Using NLTK, Natural Language Toolkit, we were able to easily split the user’s commands into the list of tuples, as previously mentioned. A few examples of how we are parsing the user command are shown below:
**Sentence:** I want you to walk
**NLTK:** [('I', 'PRP'), ('want', 'VBP'), ('you', 'PRP'), ('to', 'TO'), ('walk', 'VB')]
**Sentence:** I want you to kill 10 skeletons and find one wolf
**NLTK:** [('I', 'PRP'), ('want', 'VBP'), ('you', 'PRP'), ('to', 'TO'), ('kill', 'VB'), ('10', 'CD'), ('skeletons', 'NNS'), ('and', 'CC'), ('find', 'VB'), ('one', 'CD'), ('wolf', 'NN')]
**Sentence:** I want you to kill a pig and find a cow
**NLTK:** [('I', 'PRP'), ('want', 'VBP'), ('you', 'PRP'), ('to', 'TO'), ('kill', 'VB'), ('a', 'DT'), ('pig', 'NN'), ('and', 'CC'), ('find', 'VB'), ('a', 'DT'), ('cow', 'NN')]
Using NLTK to tokenize our output into tuples of (word, part of speech), we will create commands based on the part of speech and pass parameters based on the word. Our code also takes numbers into consideration and we will run the command as many times as the user commands.
The first evaluation method is based on quantity. For example, providing a user input as a list of different actions with varying quantities, and we will check how many times that AI can perform the actions/operations in the correct quantity. For example, one of the commands from the user input is “walk 10 and turn 20 and crouch 5 then jump 40.” We will evaluate if these actions were performed the desired amount of times.
Our second evaluation method is based on accuracy. For example, with the same list in the first method. Then we can check whether AI can perform the command, like “find five cows, kill nine pigs and find three cows, and finally jump.” Under the premise that the correct number of operations are executed in the quantitative evaluation, we then checked if all the operations were completed with good quality. For instance, if the AI is executing “kill nine cows”, we evaluate if all the cows are actually killed. If some cows were only attacked by AI and did not die, then this will be regarded as unqualified.
Right now, our AI can do all basic commands from user input, walk, jump, turn, crouch, attack. We have also implemented our agent to understand quantitative information, for example, walk 10 times and attack 3 times. The goal for the next 4-5 weeks is for the AI to accept complex commands in a compound format, for example, ‘find a pig and kill it’. Our plan is to incorporate the simple commands we already created and incorporate them in other functions in order to accomplish the complex commands.
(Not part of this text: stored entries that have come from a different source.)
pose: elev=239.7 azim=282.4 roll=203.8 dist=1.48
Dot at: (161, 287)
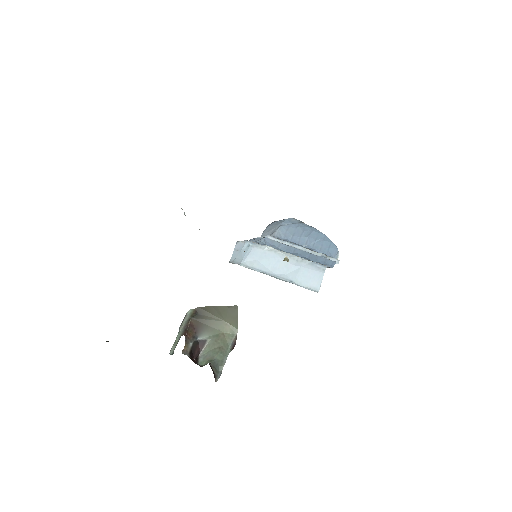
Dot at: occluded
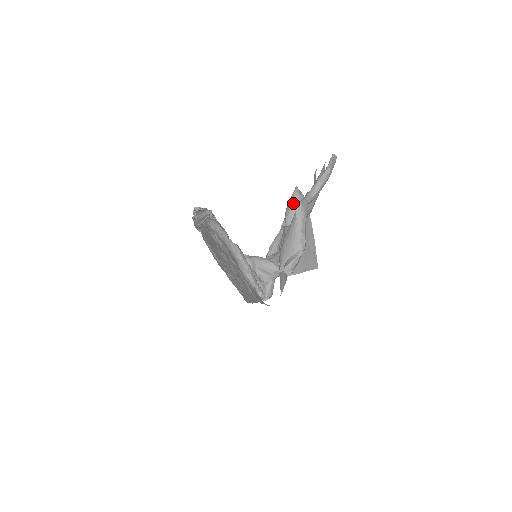
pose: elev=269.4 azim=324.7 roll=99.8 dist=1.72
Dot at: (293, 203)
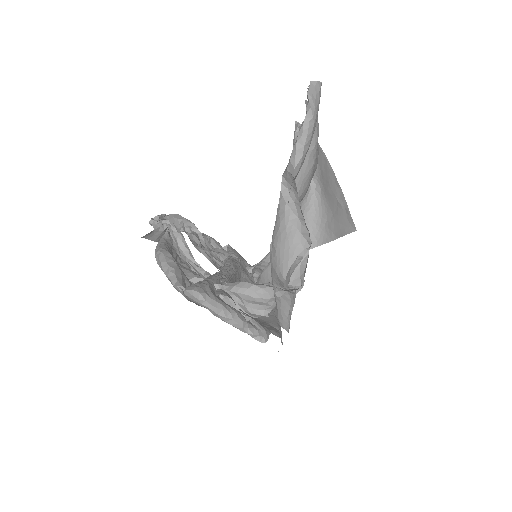
Dot at: occluded
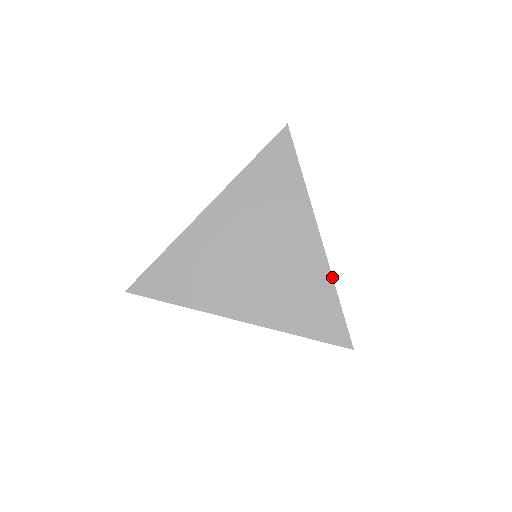
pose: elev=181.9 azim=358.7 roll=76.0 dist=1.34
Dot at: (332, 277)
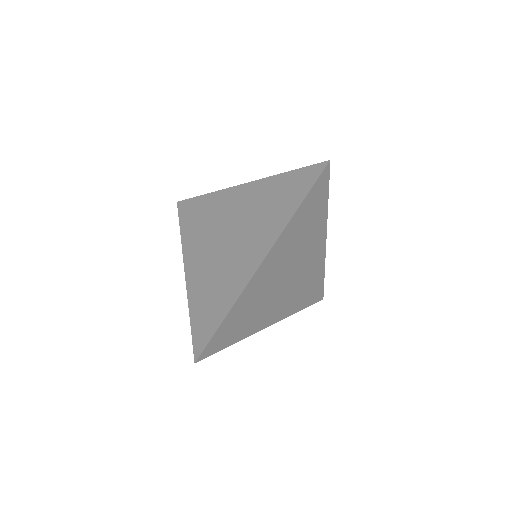
Dot at: occluded
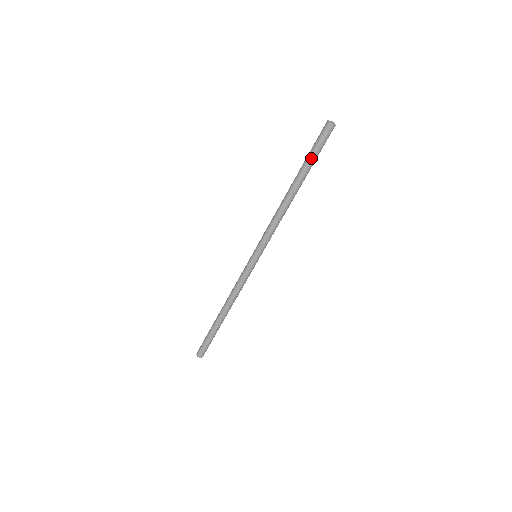
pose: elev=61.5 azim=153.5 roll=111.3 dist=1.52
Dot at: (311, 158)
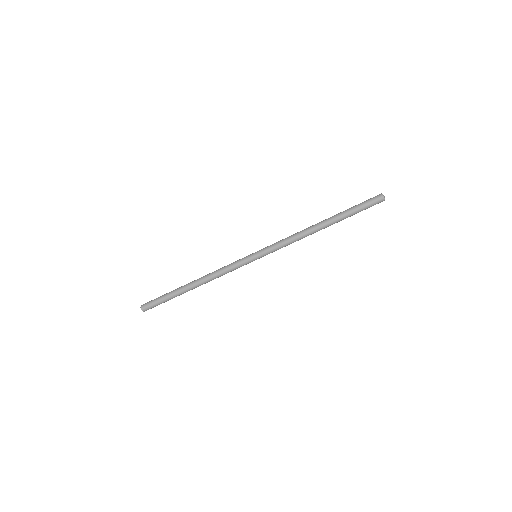
Dot at: (354, 214)
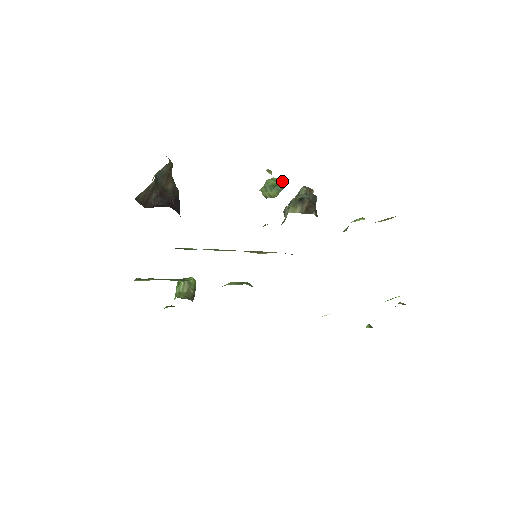
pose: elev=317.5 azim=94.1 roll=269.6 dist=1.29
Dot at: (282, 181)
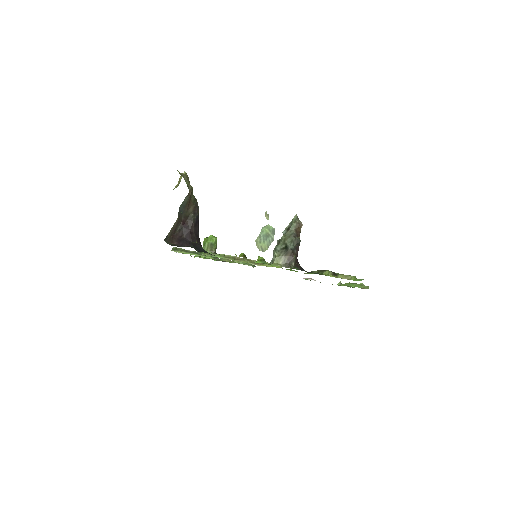
Dot at: (274, 230)
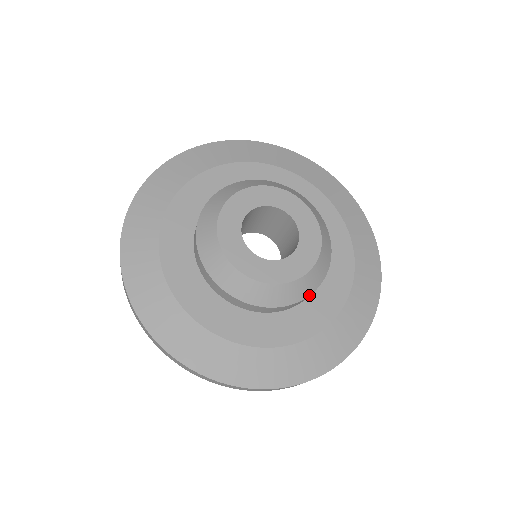
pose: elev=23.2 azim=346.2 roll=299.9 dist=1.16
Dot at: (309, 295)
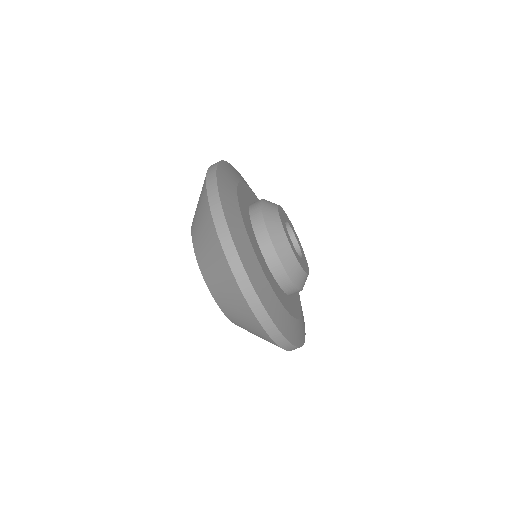
Dot at: occluded
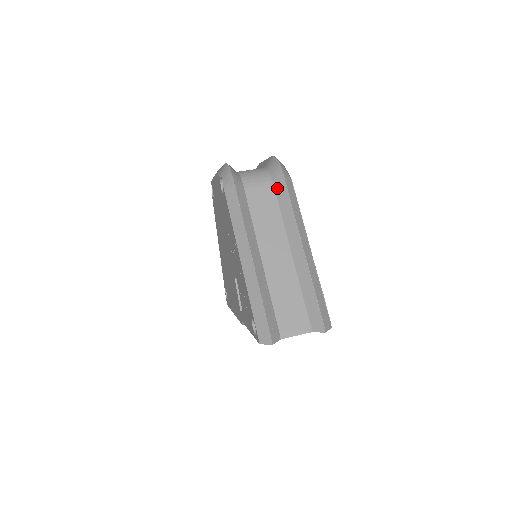
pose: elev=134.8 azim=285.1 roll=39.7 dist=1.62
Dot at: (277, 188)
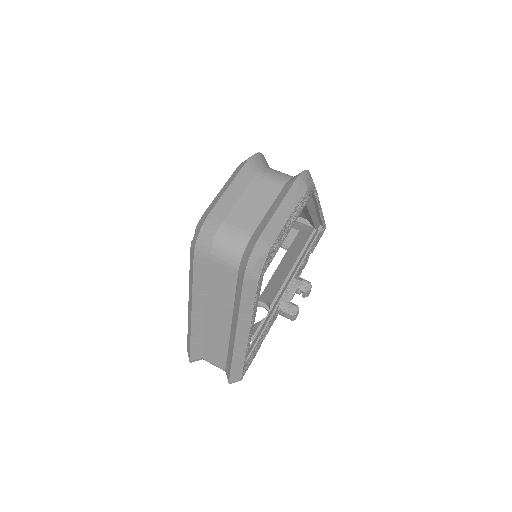
Dot at: (238, 279)
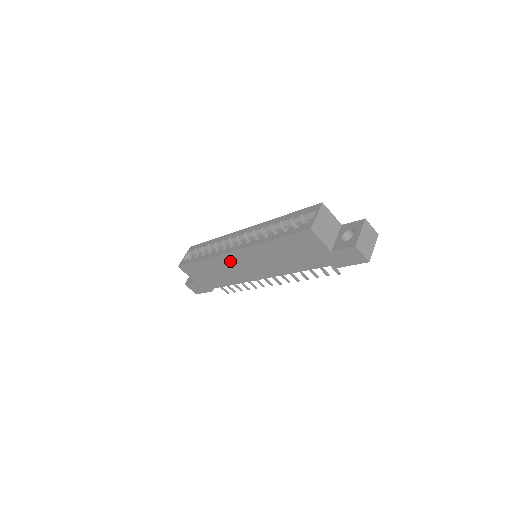
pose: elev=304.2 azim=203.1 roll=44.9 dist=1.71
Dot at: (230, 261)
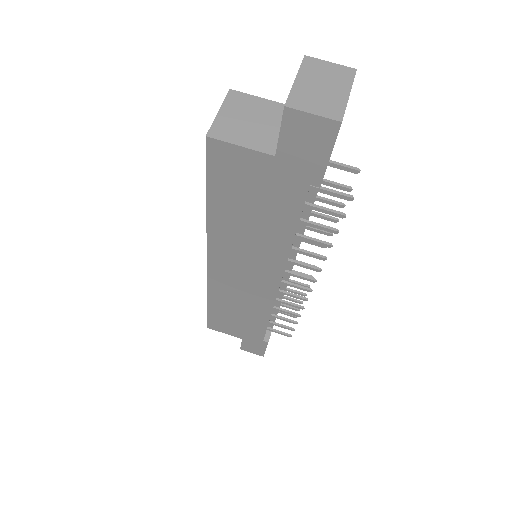
Dot at: (224, 282)
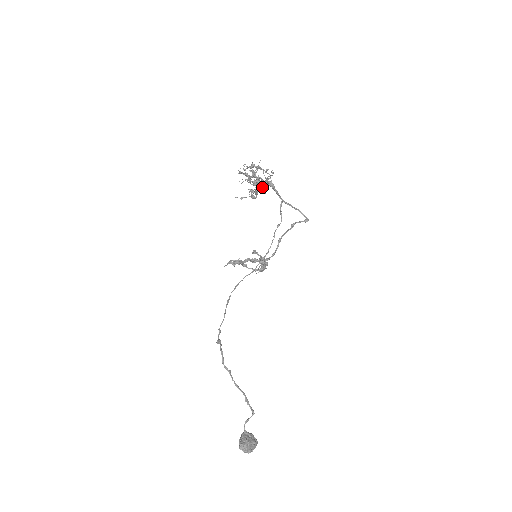
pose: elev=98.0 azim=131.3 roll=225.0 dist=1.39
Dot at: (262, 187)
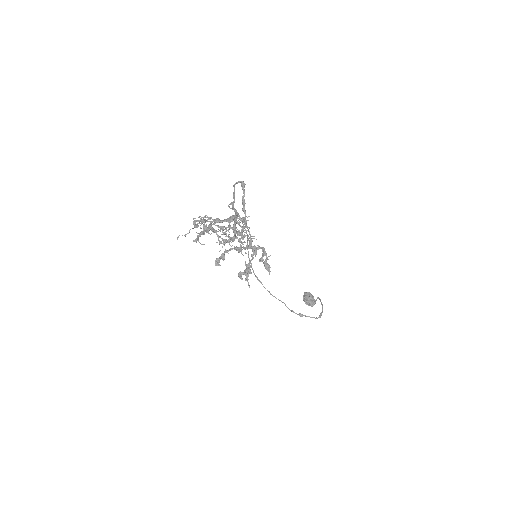
Dot at: (213, 220)
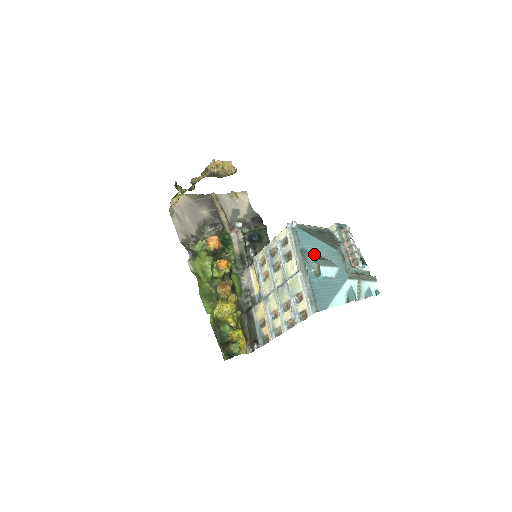
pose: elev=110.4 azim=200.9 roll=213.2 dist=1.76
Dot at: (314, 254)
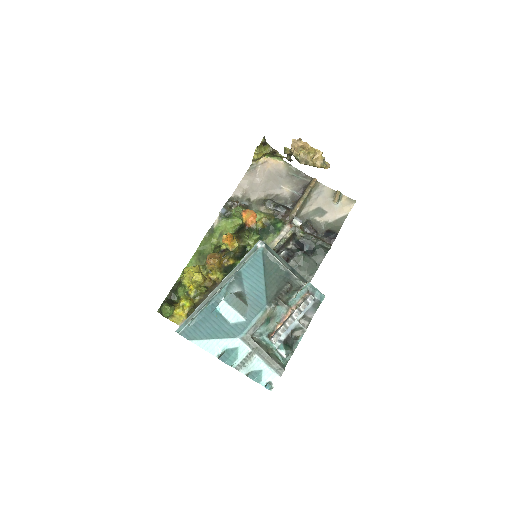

One of our challenges is that the target will keep moving randomly when AI tries to find it. Furthermore, the target will escape or retaliate against the AI after the AI tries to attack them. We hope to address this challenge by making the AI understand when the job is finished. For example, with the command ‘kill a pig’, if the pig runs away after our agent attacks it once, the agent must understand that the job is not complete until the pig is dead. We will code a way to make sure the agent always stays within attacking range of the target.
The most crucial NLP library we use in writing the implementation is Natural Language Toolkit(nltk). By implementing nltk.word_tokenize, we are able to tokenize a string to split off punctuation other than periods. After tokenizing the user input, the nltk.pos_tag function attaches a part of speech tag to each word from the user input. These tags are crucial for the AI to comprehend the user’s intention.
The inflect library is also a very useful tool. The inflect.engine() allows the algorithm to switch between singular and plural expressions, which helps to standardize the user input.
Finally, the word2number library also plays a big role in the language processing section. Since the user input contains many quantitative data, the word2number library enables the free translation between string number words (eg. twenty-one) to numeric digits (21).